Cardio Vs Strength Training; Which One Is Better


Everyone knows if you want to build muscle you’ll need to lift weights. It’s also obvious if you dream of running a marathon you’ll need to indulge in a whole lot of cardio. The one thing everyone seems to get wrong is the route you should take if you want to lose the most amount of fat possible. Most people will say you should run, but we’ll look at why lifting weights could be more optimal. Also, we’ll look at cardio vs strength training when it comes to your general health, because we all want to life as long as possible.

Weight Training Continues To Burn Calories Long After You Have left the Gym

The only thing needed to burn fat is a calorie deficit, therefore cardio or weight training will produce results. After all, if you perform either for an hour you’ll burn a great deal of calories. Although a cardio vascular workout will initially burn more calories strength training does reign supreme, but it has everything to do with after you’ve left the gym. Your metabolism will be increased long after you have finished training.

More Muscle Equals More Fat Loss

Every single human on earth needs to eat a certain amount of calories per day in order to stay the exact same weight. It gets far too complicated to discuss in detail, but in theory there is a certain amount of calories that would stop you from gaining or losing weight if you ate that exact amount every day. People with more muscle need more calories to maintain their body weight, so if a couple of people ate the same amount of calories the one with more muscle would lose more fat.

Cardio Releases More Cortisol

In case you don’t know what cortisol is, it’s your body’s stress hormone. It does come with its benefits, but as you can imagine it also has its negatives. It will want your body to burn muscle instead of fat, and it can help promote the accumulation of fat around your stomach region where it will sit proudly on display. That doesn’t mean you should never do cardio, but strength training wins because it doesn’t give your body the same problems to deal with.

Training To Look As Good As Possible

We can talk about cardio vs strength training all day, but don’t forget the reason you’ll choose to do either one is to look good and improve your health. Resistance training will not only help you to lose weight but it will also give you a nice shape. If you are really serious about losing weight in a hurry then you should combine weight training and cardio together and the results will be even more profound as you will burn more calories during your workout and continue to burn them after you have finished working out.

Weight Training Is Good For Your Bones And Joints

Lifting weights will increase and maintain your bone density (1,2). You will also make your tendons, ligaments  and cartilage stronger, stretching helps also. One thing to keep in mind is that if you are lifting weights wrong then you may be doing damage to your joints so it is important that you have an expert show you what to do if you are a beginner.

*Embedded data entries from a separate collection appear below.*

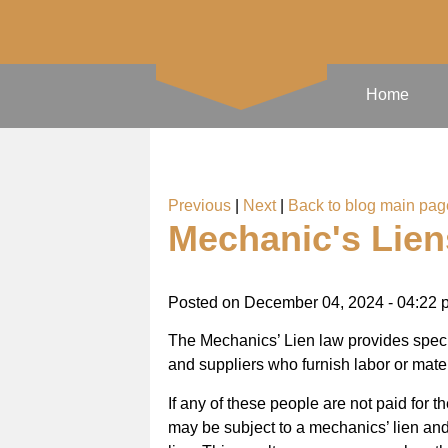
Home
Previous
|
Next
|
Back to blog main pag
Mechanic's Lien
Posted on
December 04, 2024 - 04:22 
The Mechanics’ Lien law provides specia
and suppliers who furnish labor or mater
If any of these people are not paid for 
may be subject to a mechanics’ lien and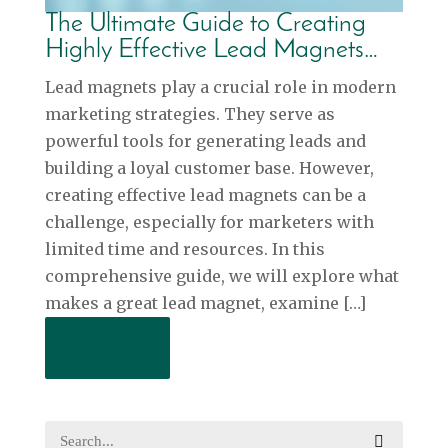
The Ultimate Guide to Creating
Highly Effective Lead Magnets…
Lead magnets play a crucial role in modern
marketing strategies. They serve as
powerful tools for generating leads and
building a loyal customer base. However,
creating effective lead magnets can be a
challenge, especially for marketers with
limited time and resources. In this
comprehensive guide, we will explore what
makes a great lead magnet, examine […]
Read More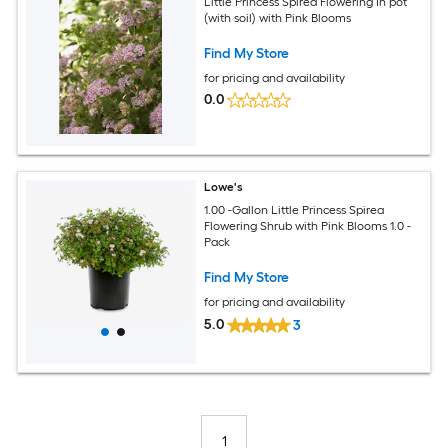
Little Princess Spirea Flowering In pot
(with soil) with Pink Blooms
Find My Store
for pricing and availability
0.0
Lowe's
1.00 -Gallon Little Princess Spirea
Flowering Shrub with Pink Blooms 1.0 -
Pack
Find My Store
for pricing and availability
5.0
3
1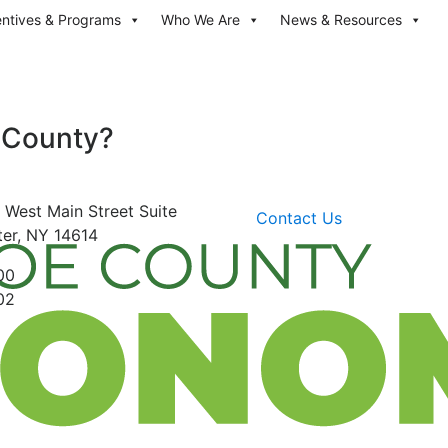
entives & Programs
Who We Are
News & Resources
 County?
 West Main Street
Suite
Contact Us
er, NY 14614
00
02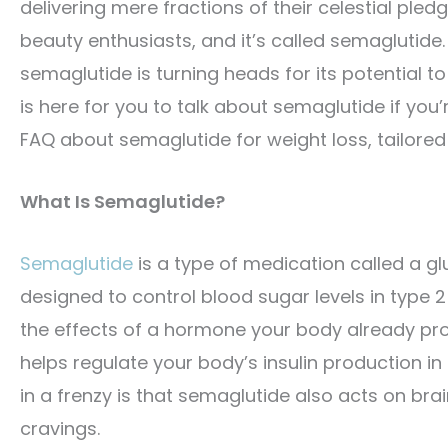
delivering mere fractions of their celestial ple
beauty enthusiasts, and it’s called semaglutide.
semaglutide is turning heads for its potential to
is here for you to talk about semaglutide if you’r
FAQ about semaglutide for weight loss, tailored 
What Is Semaglutide?
Semaglutide
is a type of medication called a glu
designed to control blood sugar levels in type 
the effects of a hormone your body already pro
helps regulate your body’s insulin production in
in a frenzy is that semaglutide also acts on bra
cravings.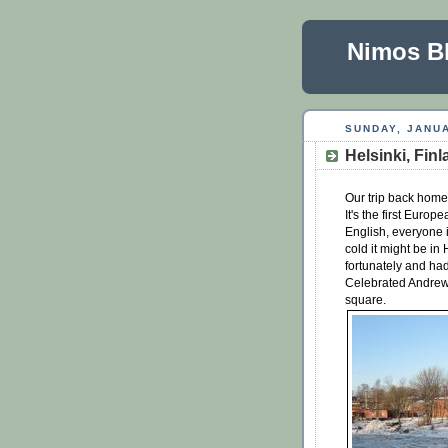
Nimos B
SUNDAY, JANUA
Helsinki, Fin
Our trip back home 
It's the first Eur
English, everyone i
cold it might be in
fortunately and ha
Celebrated Andrew's
square.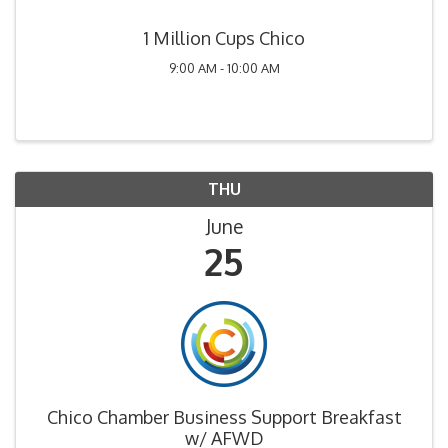
1 Million Cups Chico
9:00 AM - 10:00 AM
THU
June
25
Chico Chamber Business Support Breakfast
w/ AFWD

The Cardio Vs Strength Training Winner

If we were only thinking about fat loss, lifting weights would win every single time. Doing both would be even better, and that is what you must actually do. The reason for this is because both forms of exercise will produce different positive effects on your overall general health. For example, skipping cardio wouldn’t leave your heart in very good shape later in life. Unfortunately there is no winner when looking at the bigger picture but if you only had time to do one or you want to dedicate more time to a particular exercise then go for weight training.

What Kind Of Strength Training Exercises Should You Do

If you are a body builder then you will be doing all of them, however if you are someone who has interest in health and well being and do not have much time then I would suggest only doing compound lifts and core work. Compound lifts are exercises that simultaneously work many major muscle groups and core exercises target your mid section, (your abs).

Some examples of compound lifts are push ups, bench press, pull ups, pull downs, squats, lunges, ab workouts etc. If you have never tried strength training I recommend you hire a personal trainer for a few sessions so that you are doing the exercises properly and not running a risk of injuring your self.

I often hear many women say that they do not want to lift weights as they are worried about getting big and bulky looking. You shouldn’t worry about that as muscle mass takes along time to gain especially for women, so you are not going to have big muscles unless you are specifically trying to achieve that – lifting weights is not just for men.